(Given data begins)

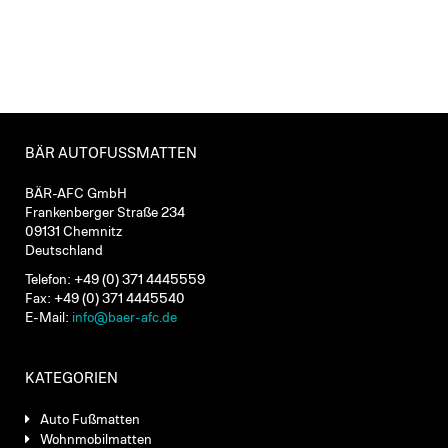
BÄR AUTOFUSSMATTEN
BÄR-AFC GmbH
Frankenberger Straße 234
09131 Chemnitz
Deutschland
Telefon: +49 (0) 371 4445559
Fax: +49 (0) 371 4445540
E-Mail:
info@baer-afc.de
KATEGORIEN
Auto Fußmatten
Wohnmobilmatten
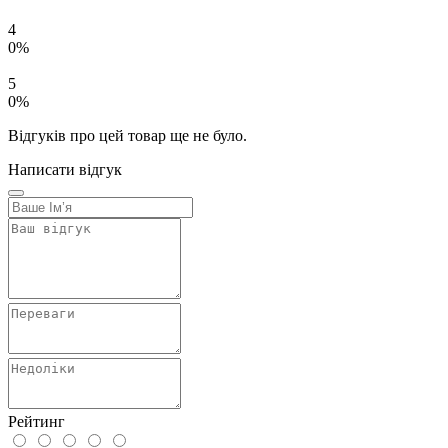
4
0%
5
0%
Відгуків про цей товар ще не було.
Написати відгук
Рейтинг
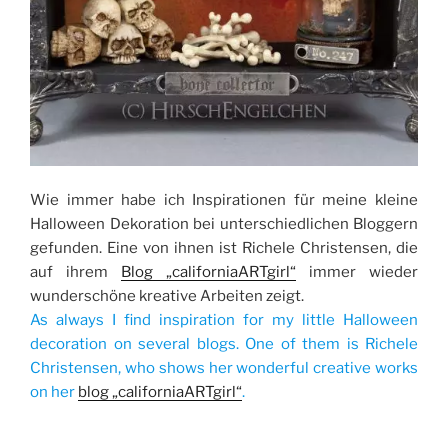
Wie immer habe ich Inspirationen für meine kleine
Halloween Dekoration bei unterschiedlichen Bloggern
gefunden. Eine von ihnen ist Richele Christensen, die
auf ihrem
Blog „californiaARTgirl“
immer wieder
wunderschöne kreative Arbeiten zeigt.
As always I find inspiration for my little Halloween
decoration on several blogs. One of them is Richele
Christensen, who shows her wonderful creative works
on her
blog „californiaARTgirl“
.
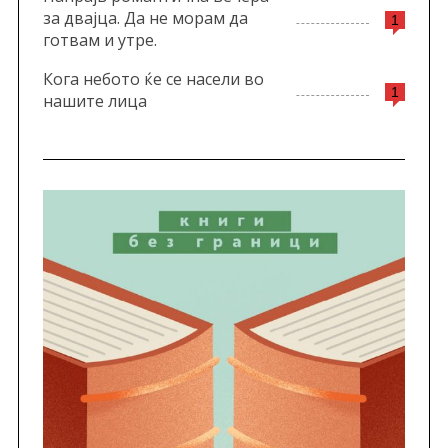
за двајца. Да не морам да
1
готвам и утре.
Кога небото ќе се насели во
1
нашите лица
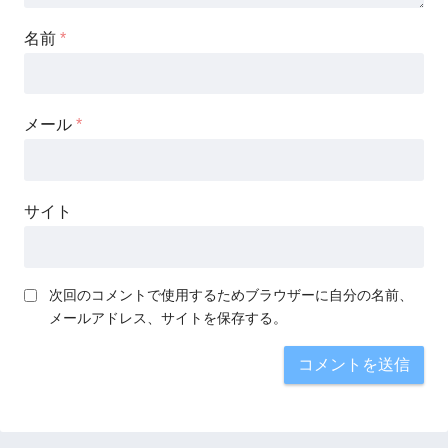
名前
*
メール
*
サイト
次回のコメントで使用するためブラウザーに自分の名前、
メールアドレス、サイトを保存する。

(Given data ends)

- **Task instructions**: Please output every line of text from the data above word for word, leaving out the picture markers.

- **Response to the exercise**:
BÄR AUTOFUSSMATTEN
BÄR-AFC GmbH
Frankenberger Straße 234
09131 Chemnitz
Deutschland
Telefon: +49 (0) 371 4445559
Fax: +49 (0) 371 4445540
E-Mail:
info@baer-afc.de
KATEGORIEN
Auto Fußmatten
Wohnmobilmatten
4
0%
5
0%
Відгуків про цей товар ще не було.
Написати відгук
Рейтинг
Wie immer habe ich Inspirationen für meine kleine
Halloween Dekoration bei unterschiedlichen Bloggern
gefunden. Eine von ihnen ist Richele Christensen, die
auf ihrem
Blog „californiaARTgirl“
immer wieder
wunderschöne kreative Arbeiten zeigt.
As always I find inspiration for my little Halloween
decoration on several blogs. One of them is Richele
Christensen, who shows her wonderful creative works
on her
blog „californiaARTgirl“
.
за двајца. Да не морам да
1
готвам и утре.
Кога небото ќе се насели во
1
нашите лица
名前
*
メール
*
サイト
次回のコメントで使用するためブラウザーに自分の名前、
メールアドレス、サイトを保存する。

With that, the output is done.